Task to complete:
Write out verbatim the lines from the one containing "country: US" to the one containing "longitude: -73.7882", both included.

Entries supplied:
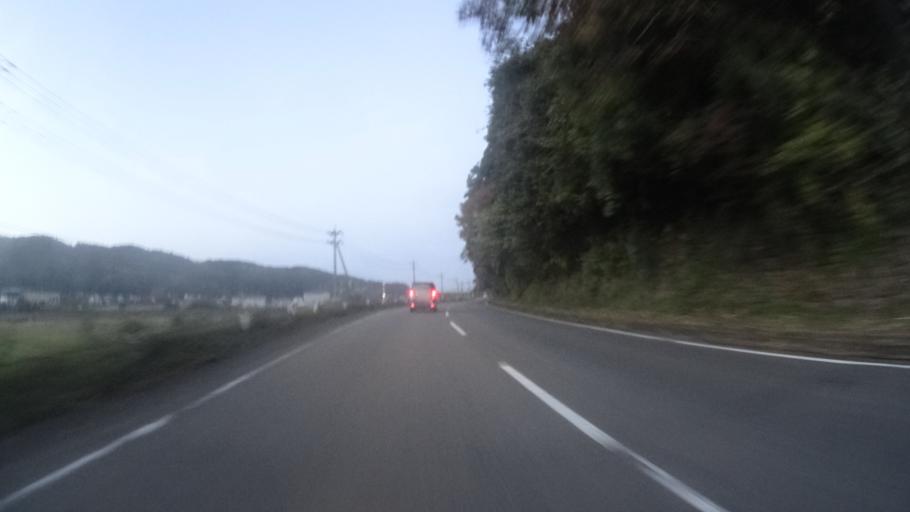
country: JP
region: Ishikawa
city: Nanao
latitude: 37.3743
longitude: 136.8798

...

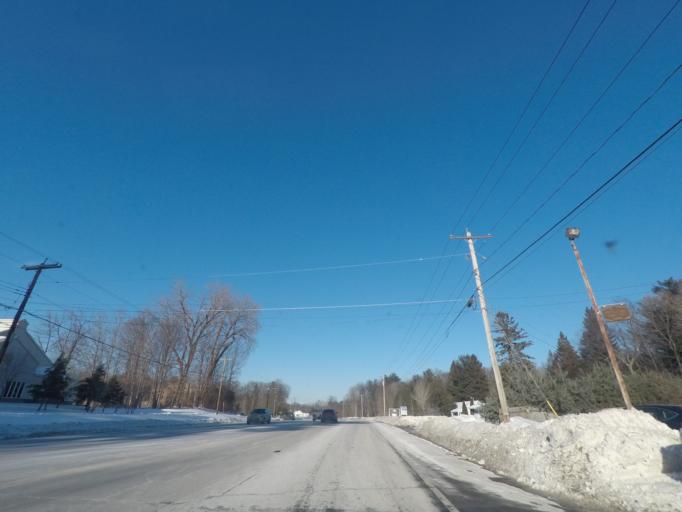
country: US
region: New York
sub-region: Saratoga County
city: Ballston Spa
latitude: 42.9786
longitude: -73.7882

* * *

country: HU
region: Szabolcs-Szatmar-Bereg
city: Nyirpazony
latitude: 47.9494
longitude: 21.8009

Correct answer:
country: US
region: New York
sub-region: Saratoga County
city: Ballston Spa
latitude: 42.9786
longitude: -73.7882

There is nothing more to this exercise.